The Feedback Data After One Night
After a single evening of reviews, the feedback file has 36 entries. Here's roughly what the data says:
- ~27 approved, ~5 needs improvement, ~1 rejected
- Approved patterns: deep purples and golds, realistic celestial photography style, sign cards with clean typography
- Improvement notes: wrong dates on transit events, missing astrological labels, simple compositions that need more visual weight
- Rejected: launch-style marketing imagery (too generic, not mystical enough)
That's enough signal to generate a meaningfully better next batch. After another evening of reviews it'll be better still.
The Broader Pattern
What I built is essentially a RLHF loop without the complexity — reinforcement learning from human feedback, but for a single user's aesthetic preferences, running on a laptop, with a feedback store that's just a JSON file.
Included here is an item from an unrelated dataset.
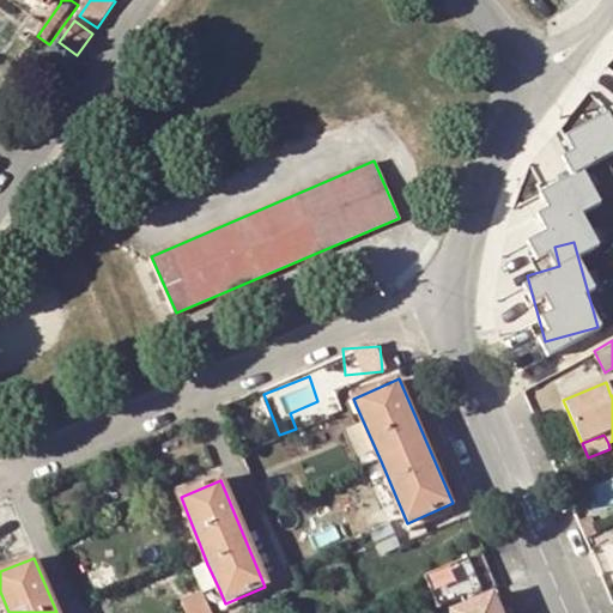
[(460,596),(480,588),(468,559),(442,570),(454,599),(460,596)]
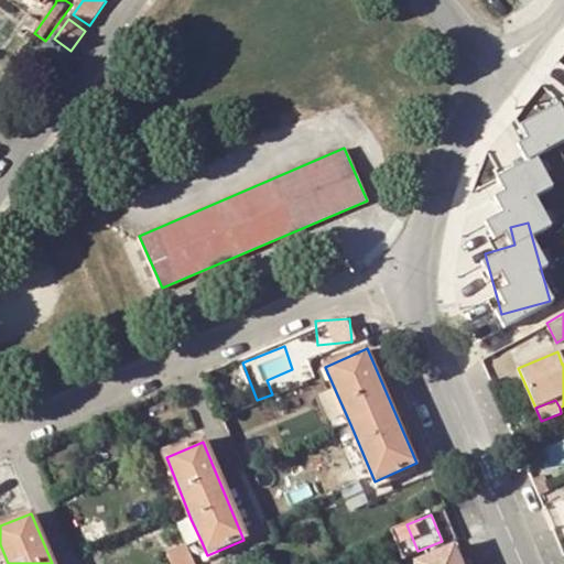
[(177,524),(187,548),(202,542),(191,519),(177,524)]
The interesting thing is that this pattern generalizes. You could use the same approach for:
- Training an AI copywriter to match your tone (approve/reject email drafts, blog posts, social captions)
- Calibrating a music generation tool to your taste
- Curating AI-generated code templates to match your team's style
- Any domain where "I know it when I see it" is the actual evaluation criteria
The ingredients are always the same: a fast review interface, persistent feedback storage, and a generator that reads the feedback before each batch.
The AI doesn't need to be smarter. It needs better information about what you want. The feedback loop is how you give it that.
The Code
The review app is about 350 lines of Python for the server and a single HTML file for the UI. Nothing exotic — it's an HTTP server with a few JSON endpoints and a vanilla JS frontend. The interesting part isn't the code; it's the workflow.
If you want to build something similar:
- Start with a simple approve/reject interface — even a script that shows images in the terminal works
- Store every verdict with any notes you write
- Write a prompt template that injects the feedback history before each generation run
- Keep the review cycle fast enough that you'll actually do it
- Add a "generate more" trigger so you never have to leave the app
The loop compounds quickly. By the end of the first day, the images look noticeably more like what I had in mind when I started.